The Obama administration used the one-year anniversary of President Obama's climate regulations to tout their strong legal standing ahead of oral arguments in federal court next month.
The Environmental Protection Agency's "charge from the president was clear: to exercise our statutory authority to lay out steady, responsible steps to cut carbon pollution under the Clean Air Act," said EPA Administrator Gina McCarthy in a Wednesday blog post. "And that's what we did — by setting limits that reflected the growing momentum in the power sector to provide the American public with cleaner sources of energy."
The plan is being opposed by nearly 30 states and dozens of industry and trade groups that say it oversteps the federal government's authority to regulate carbon emissions from existing power plants. Although it targets power plant emissions in an effort to fight climate change, it actually requires individual states to reduce greenhouse gases a third by 2030.
The D.C. Circuit Court of Appeals is scheduled to hear an oral argument in the case on Sept. 27. The Supreme Court stayed the regulation in February until all court action has finished.
"Sometimes our efforts to protect public health and environment face opposition and/or litigation," McCarthy added. "The Clean Power Plan is no different and was stayed by the Supreme Court until the litigation is resolved. However, it will see its day in court and EPA remains fully confident in its legal merits."
She said that although the plan was halted by the high court, many states have expressed their resolve to continue moving forward voluntarily. "They have asked the agency to continue to develop tools to support them in their voluntary efforts. We are doing just that," she said.
The agency began a round of public hearings in Chicago on Wednesday to hear from industry groups and others on a voluntary proposal to incentivize the development of renewable energy in line with the Clean Power Plan's goals. Critics and GOP lawmakers have criticized the proposed incentive program as an affront to the Supreme Court's stay.
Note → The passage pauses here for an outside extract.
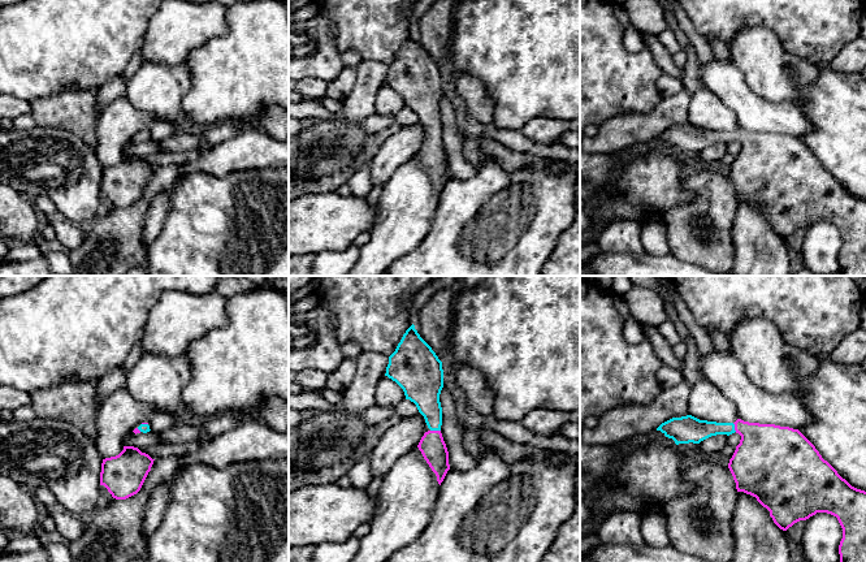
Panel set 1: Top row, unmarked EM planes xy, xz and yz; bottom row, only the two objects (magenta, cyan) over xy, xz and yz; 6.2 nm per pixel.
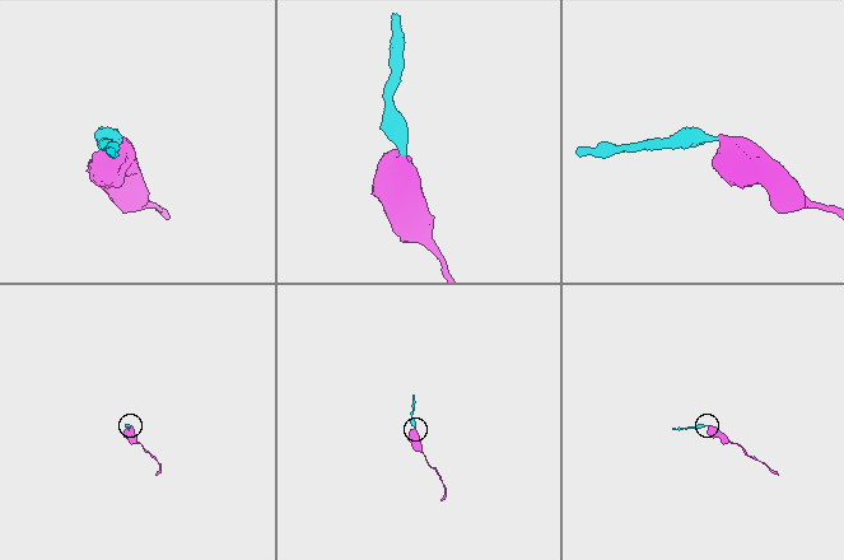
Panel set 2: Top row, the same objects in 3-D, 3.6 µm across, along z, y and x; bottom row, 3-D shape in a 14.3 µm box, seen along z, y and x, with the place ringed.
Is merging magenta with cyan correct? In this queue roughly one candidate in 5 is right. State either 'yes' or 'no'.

Sen. Lamar Alexander, R-Tenn., chairman of an appropriations committee energy panel, sent a letter to McCarthy Tuesday criticizing the Clean Energy Incentive Program for picking "winners and losers" by choosing solar and wind resources over zero-emission nuclear power plants. Nuclear is the second-biggest source of power in his state, behind coal.
Nuclear energy is "this country's largest source of clean electricity," Alexander said. "Nuclear power provides over 60 percent of our carbon-free electricity and is available 92 percent of the time," he told McCarthy. "Wind provides only 15 percent of our carbon-free electricity, and that's only when the wind blows — which is only about 35 percent of the time, according to the U.S. Energy Information Administration, and usually occurs at night, when we don't need more electricity.
"If reliable, cheap and clean electricity is the goal, then nuclear energy should be incentivized instead of giant wind turbines that produce a puny amount of electricity at a great cost to taxpayers," he added in the letter.